Several Summit County districts have moved beyond the debate on Sex Ed, contracting with, Akron Children's Hospital for a more contemporary program that expounds on relationship issues, specifically dating violence. The hospital's Karen Mascolo says it's popular with young adults.
MASCOLO: And we go in and talk to students about healthy relationships and unhealthy relationships: What they look like. What are the red flags? How do you get out of a dangerous relationship? And it's a really, really important program because we do know through research that students who are involved in violent relationships as teens will most likely go onto be involved in domestic violence situations as adults.
KEATON: I took health class in high school. But back then we had only the five food groups and it was very different than today.
Jennifer Keaton of Canton has put five children through city schools; she says teachers are right to give students as much age-appropriate information as possible about health and fitness, so they have "healthy habits created now."
KEATON: I'm all for that and I think anything they can to progress toward that goal is a positive.
But don't expect a statewide health curriculum to be mandated soon. Dewey Chapman, superintendent of Portage County's Education Service Center, says that kind of central planning would go against Ohio tradition.
CHAPMAN: I don't know the benefit of the state saying, "This is what you teach -- and this is all you teach." I think the principals of school districts and certainly the boards of education -- the principal and vision on that was always so there could be local control.
State School Board member Deborah Cain of Uniontown says there's a more practical reason why the state can't ram a common health curriculum " much less proficiency testing " past local school boards.

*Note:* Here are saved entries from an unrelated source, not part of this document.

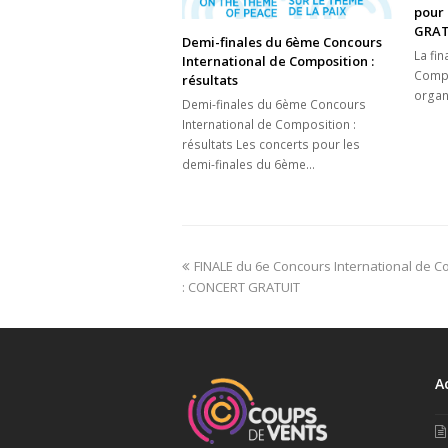
pour 
GRAT
Demi-finales du 6ème Concours
La fi
International de Composition :
Compo
résultats
organ
Demi-finales du 6ème Concours
International de Composition :
résultats Les concerts pour les
demi-finales du 6ème…
previous
FINALE du 6e Concours International de C
post:
: CONCERT GRATUIT
A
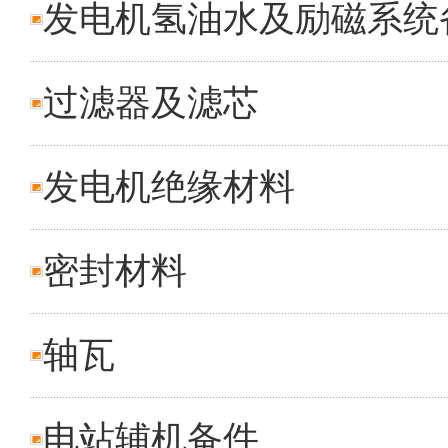
发电机氢油水及励磁系统
过滤器及滤芯
发电机绝缘材料
密封材料
轴瓦
电站辅机备件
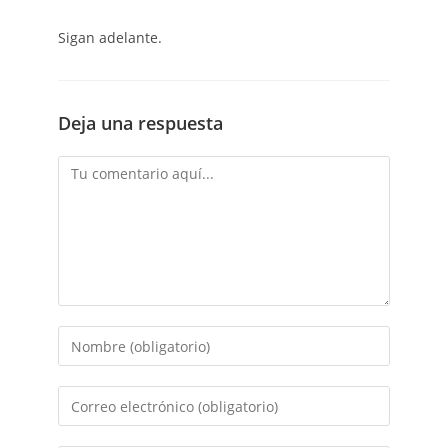
Sigan adelante.
Deja una respuesta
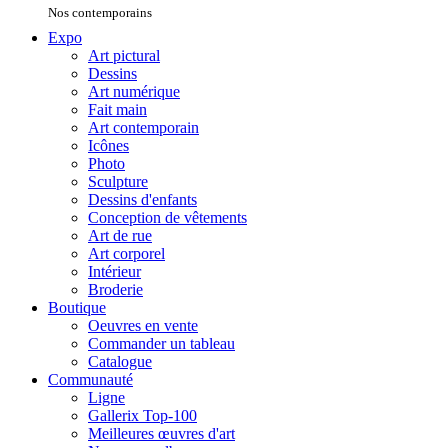
Nos contemporains
Expo
Art pictural
Dessins
Art numérique
Fait main
Art contemporain
Icônes
Photo
Sculpture
Dessins d'enfants
Conception de vêtements
Art de rue
Art corporel
Intérieur
Broderie
Boutique
Oeuvres en vente
Commander un tableau
Catalogue
Communauté
Ligne
Gallerix Top-100
Meilleures œuvres d'art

CAIN: With the emphasis right now on testing the core curriculum areas: English, reading, science, math, social studies and such; those areas are mandated, not only by the state, but by the federal government with the No Child Left Behind ... So until either we decide to put health education into, for instance -- and sometimes it is -- into the science curriculum, right now I think we'd have to find some room to put those standards in, in terms of testing.
A statewide coalition is advocating change, through voluntary adherence to an eight-point health education plan developed by the Centers for Disease Control. And a bill recently introduced in the Ohio Senate would require schools to provide daily Phys. Ed. in grades K-6, as well as mandating that students in grades 7-12 complete 120 hours of gym, to graduate.